While PSM is a more transparent method, in the sense that it allows one to see the degree of equality between groups after matching, in this study, PSM provided little advantage over MR in terms of the validity of the results. Because of the inevitable reduction in sample size and change in overall composition of treatment groups being compared, the choice of whether to use PSM or MR will depend on the question being investigated, whether a population effect is being measured, and whether review of a non-representative population of patients receiving treatment is acceptable (or even preferred). This point is addressed by D’Agostino, who recommended that when patients are excluded in matched analyses, researchers need to be particularly clear in their descriptions of the included and excluded patients, and of the populations to which study results are applicable.28
Strengths of this study include the large sample sizes of both analyses and the high degree of propensity matching, with approximately 80% and 89% of the original IPR and TIO cohorts matched, respectively, to FSC patients. The exclusion of some original subjects from the PSM cohorts due to lack of a match does mean, however, that any additional information these subjects might have provided was lost, and statistical power affected. Some limitations should be considered in interpreting the results. We measured exacerbations using claims data, defining exacerbations as COPD-related health care events.
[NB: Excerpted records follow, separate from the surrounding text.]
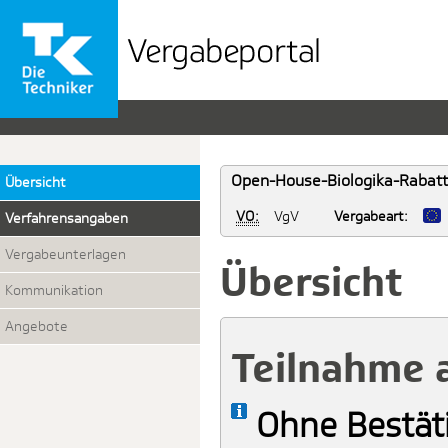
Vergabeportal
der
TK
Open-House-Biologika-Rabattv
Übersicht
VO:
VgV
Vergabeart:
Verfahrensangaben
Vergabeunterlagen
Übersicht
Kommunikation
Angebote
Teilnahme 
Ohne Bestät
Info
Using an alternative definition of exacerbation based on symptoms, lung function, or other clinical parameters could influence observed effect sizes.14
However, we would not expect a different definition of exacerbations to influence effect sizes differently for MR than for PSM, or for it to change the overall findings of this study. Since both MR and propensity matched analyses attempt to reduce bias through adjustment using covariates, the ability to do this is dependent on the capture of all relevant factors. In this analysis, some potential confounders were unmeasured. As this was an observational study utilizing administrative claims data, information about patients’ clinical status was not available. We could not ascertain lung function status, disease severity, or other clinical characteristics. Therefore, residual baseline differences between treatment groups may remain. However, we did control for two key characteristics of interest – disease severity and exacerbation frequency – by using prior COPD-related health care and pharmacy utilization (particularly oral corticosteroids/antibiotics) as proxy measures.